Im Durchschnitt kann sich die GeForce RTX 5060 Laptop GPU bei circa 80 Watt TDP um gut 61 Prozent von der schnellsten bisher getesteten Intel Arc B390 GPU (hohe TDP, kombiniert mit LPDDR5X-9600) absetzen. Die GeForce RTX 5050 für Desktop-PCs liegt noch einmal sieben Prozent voraus vor der RTX 5060 Laptop GPU. Im Vergleich zur kleinen Panther-Lake-iGPU „Intel Graphics“ ist der Leistungszuwachs durch den Einsatz der GeForce mit Faktor 3,7 enorm – die im Lenovo Yoga Pro 7i Gen 11 gewählte Kombination ergibt damit durchaus Sinn.

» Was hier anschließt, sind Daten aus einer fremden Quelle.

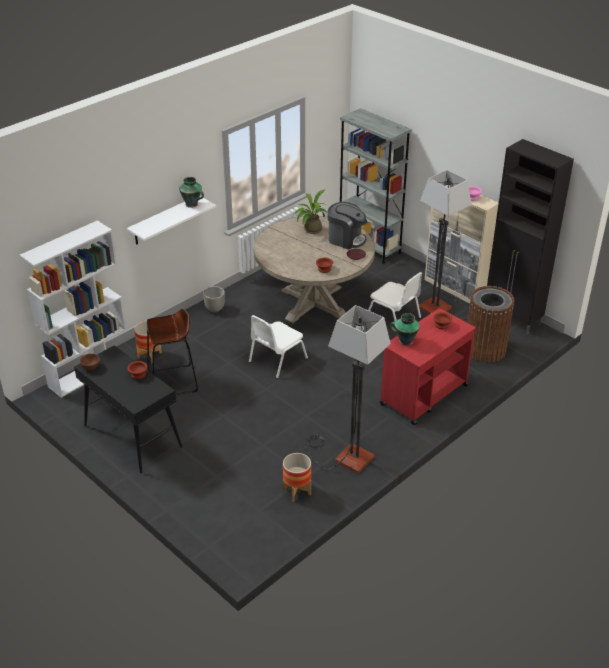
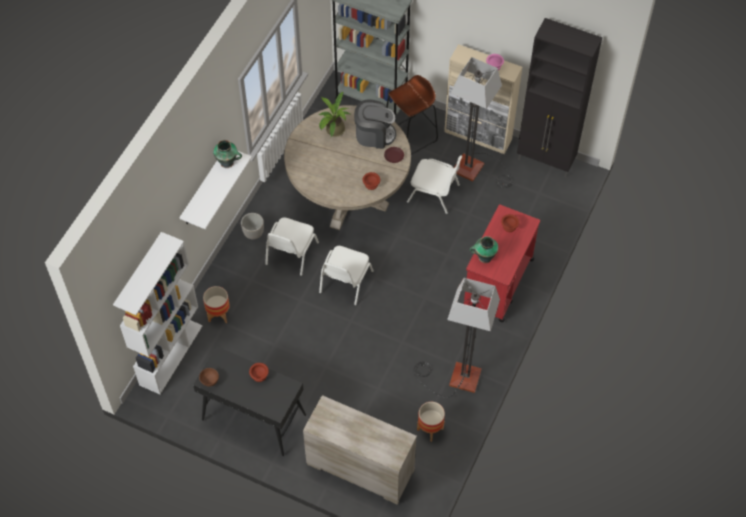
camera: 20 degrees left, 20 degrees up
(173, 381) = (258, 340): brown stool -> brown stool (410, 136)
(209, 503) = (359, 468): none -> beige dresser
(239, 329) = (291, 254): none -> white chair
(485, 349) = (533, 209): brown trash can -> none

Nachfolgend sind die für den Test genutzten Einstellungen sowie die Einzelergebnisse aufgeführt:
Fazit
Nein, eine Nvidia GeForce RTX 5060 Laptop GPU mit nur circa 80 Watt TGP statt maximal erlaubten 115 + 25 Watt (Standard TDP + Dynamic Boost 2.0) ist für Intels Arc B390 in schnellster Ausführung nicht erreichbar. Etwas über 60 Prozent mehr FPS liefert die zweitkleinste mobile Blackwell-dGPU im Vergleich und fährt zugleich auch das umfassendere Featureset auf (CUDA, DLSS 4.5 etc.). Dafür genehmigt sich das Gesamtsystem aber auch deutlich mehr Leistung (47 Watt für Core Ultra 300 mit Arc B390 versus 79 Watt allein für die GeForce).
Auch eine noch weiter in der TDP gedrosselte RTX 5060 Laptop GPU wird einen deutlichen Vorsprung behalten, bei einer GeForce RTX 5050 Laptop GPU dürfte das nicht mehr der Fall sein. ComputerBase kann aktuell jedoch noch keine eigenen Benchmarks vorweisen, die das belegen.